Relatio-whaaaa?
So, I’ve realised. Its an odd thing when social conventions are incomprehensible in ones mind. When one THINKS that they are doing right in society, yet in fact they are doing wrong. Or percieved wrong depending on the individual. The way one was taught was initially incorrect in society and it has manifested into a further issue with said society. Only to be pointed out by members of said society to be a false inquest.
It is indeed a confusing thing when what you thought was the correct thing to do, was in fact the incorrect thing to do and your mind has the inability to comprehend this.
Today, it was my perception on relationships, love, sex and intimacy. And my lack thereof. I have always pitted myself as the unwanted, the unloveable, the ugly and the emotionally bleak. Yet is this the case? I had always perceived myself to never, in a million years get involved with anyone, not because I don’t want to, but because no one would want me.
Today, I came to the simple realisation. The only reason I feel this way is because throughout my rotations of 365.25 days I have had the firm belief that these things occur to everyone BUT me, to other people.
“They’re just things that happen to other people…” simply said in my mind.
This is why I’ve had this belief.
And it is a negative thing indeed.
I am jordan, I am 18, a virgin and has never been in a relationship. Is it my fault? maybe. Is it yours? Maybe.
It wont change anytime soon… but at least I understand now

It’s no ones fault that you haven’t had a relationship yet. The right guy for you has simply not come round the corner yet. If you tell yourself you will not be able to have a relationship with a guy because of physical appearance or because a relationship will never happen to you, are footsteps down the road of not having a relationship.

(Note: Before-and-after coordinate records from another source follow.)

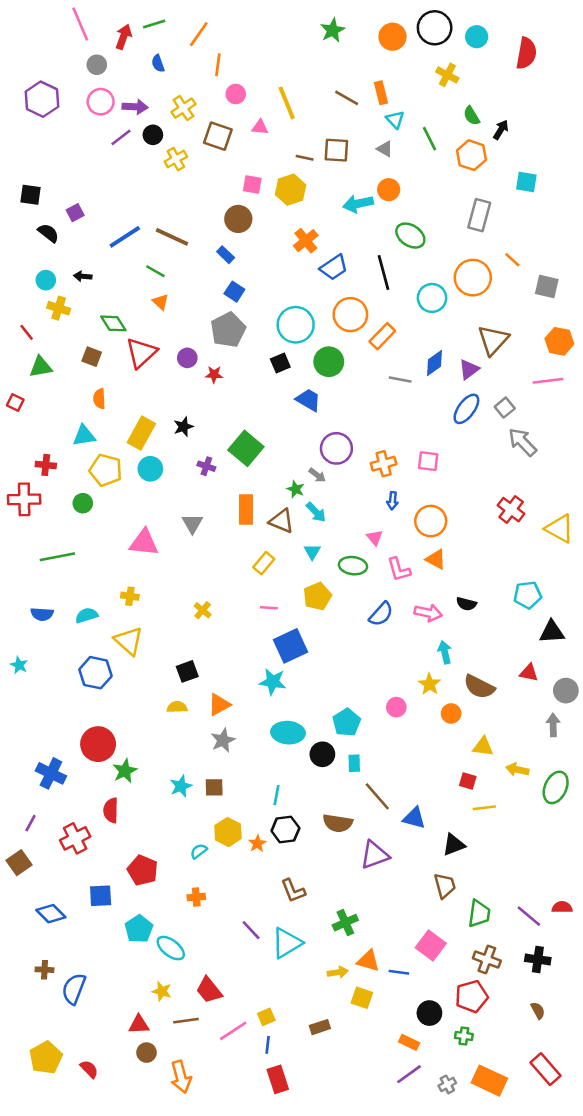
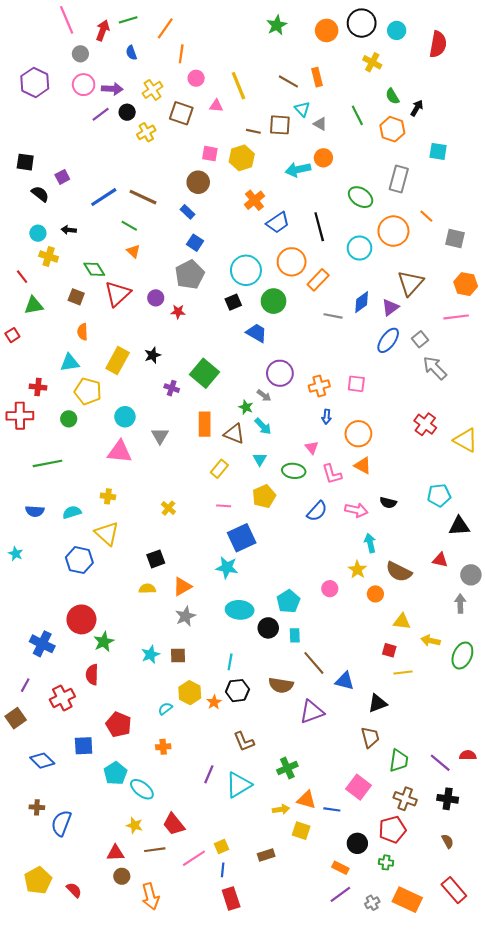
cyan triangle: (395, 120) -> (302, 109), moved
green ellipse: (410, 236) -> (361, 197), moved
red square: (15, 402) -> (12, 335), turned 32
cyan circle: (150, 469) -> (125, 417), moved
purple line: (251, 930) -> (209, 774), turned 66

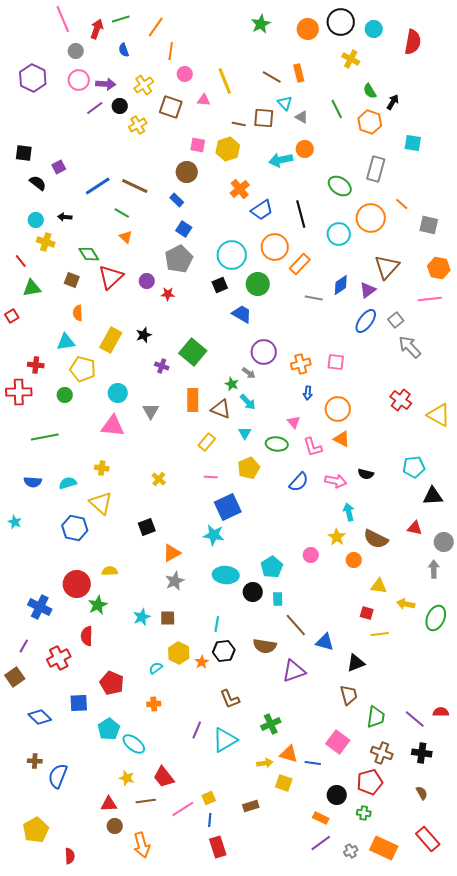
yellow semicircle: (147, 589) -> (110, 571), moved
red semicircle: (74, 890) -> (70, 856), moved, turned 42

Like I’ve told you before you need to move. Expose yourself to more people, you’ll be surprised ar how many people will be drawn to you. And I was wrongnin skype, there is a lot of difference between the societies you and I live in. I apologise whole-heartedly for my mistake. But remember, good third come to those who wait…
all your blog posts are making me tear. it saddens me that you feel this way. if i were able to, i would give you the biggest hug humanly possible. no one deserves to feel this way. it may sound absurd, coming from some random internet person, but just know that i genuinely care about you.